Design of the Week: Flexible Clothes
This week’s selection is a collection of flexible clothing by Maja Milinić-Bogdanović.
Ms. Milinić-Bogdanović is currently M.A. Professor at Belgrade Polytechnics’ College of Professional Studies, finishing her PhD in Applied Arts. One of her collections, entitled “Design of Textile Flexible Materials with Application of Additive Manufacturing”, was in fact made with desktop 3D printing technology.
Milinić-Bogdanović explains the works:
“It is inspired with Word of Fractals, Biomimicry, the Beautiful Nature and solutions that it creates. These natural elements were applied here in the context of contemporary textile and fashion design. Textile plays an important role in the development of multidisciplinary areas that arise in the processes of pursuing and applying new technologies and the research and reconsideration of the artistic and aesthetic values of structures of textile surfaces.

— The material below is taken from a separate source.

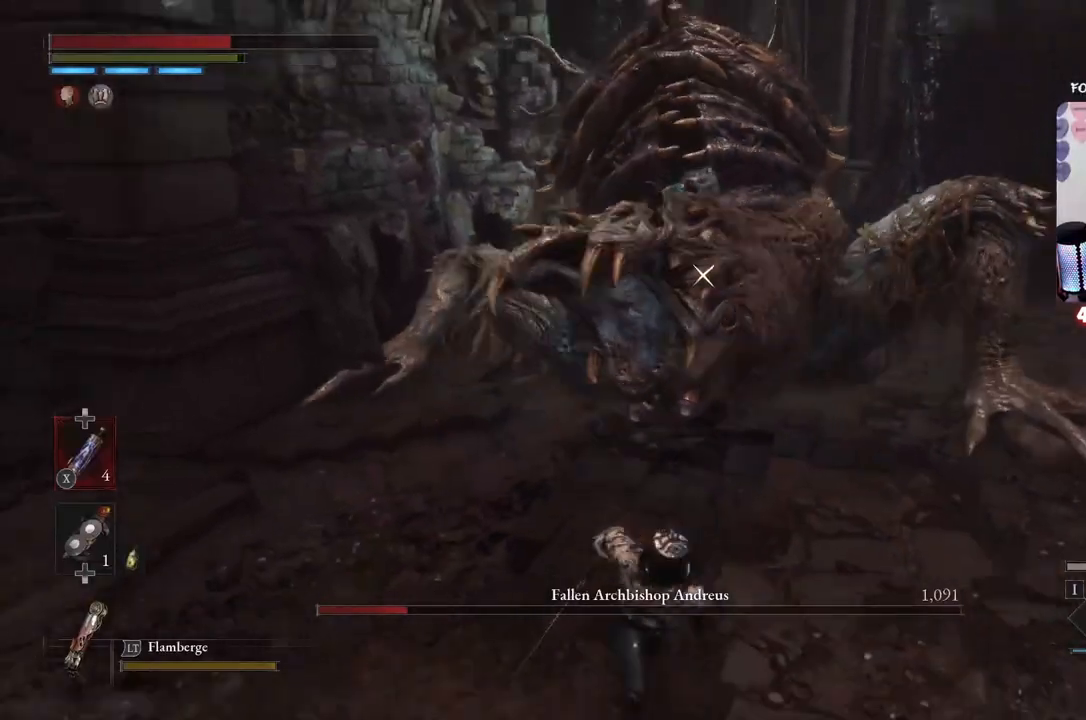
{"buttons": [], "left_stick": "down-right", "right_stick": "center", "events": [[33, "left_stick", "down-right"], [367, "B", "up"]]}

The aim of this work is the affirmation of Additive Manufacturing in textile design, by creating wearable materials with use of FDM technology.”
The collection contains several elements, including blouses, coats, a dress, pelerines (cape collars) and a shirt.
Milinić-Bogdanović used fractals, chaos theory and tree leaf patterns to generate the 3D models used in the collection.
The material used to produce the collection’s items was the flexible TPU material NinjaFlex, which can be tricky to 3D print. Milinić-Bogdanović explains that this flexible material was required because the stresses caused when wearing clothing require repeated movement and elongation; more rigid materials would likely crack, even if they do bend somewhat when printed at small thicknesses.
The most surprising aspect of the project was the machine on which the collection was 3D printed: a basic Printrbot Play. This is a small, inexpensive desktop device that one might suspect could not produce a comprehensive project like this collection. Its build volume is a mere 100 x 100 x 100 mm.
However, Milinić-Bogdanović was able to produce smaller pieces which were then joined together after 3D printing to complete the larger works, which were done in black and white colors.
Milinić-Bogdanović says the works are not for sale and exist for exhibition and inspiration.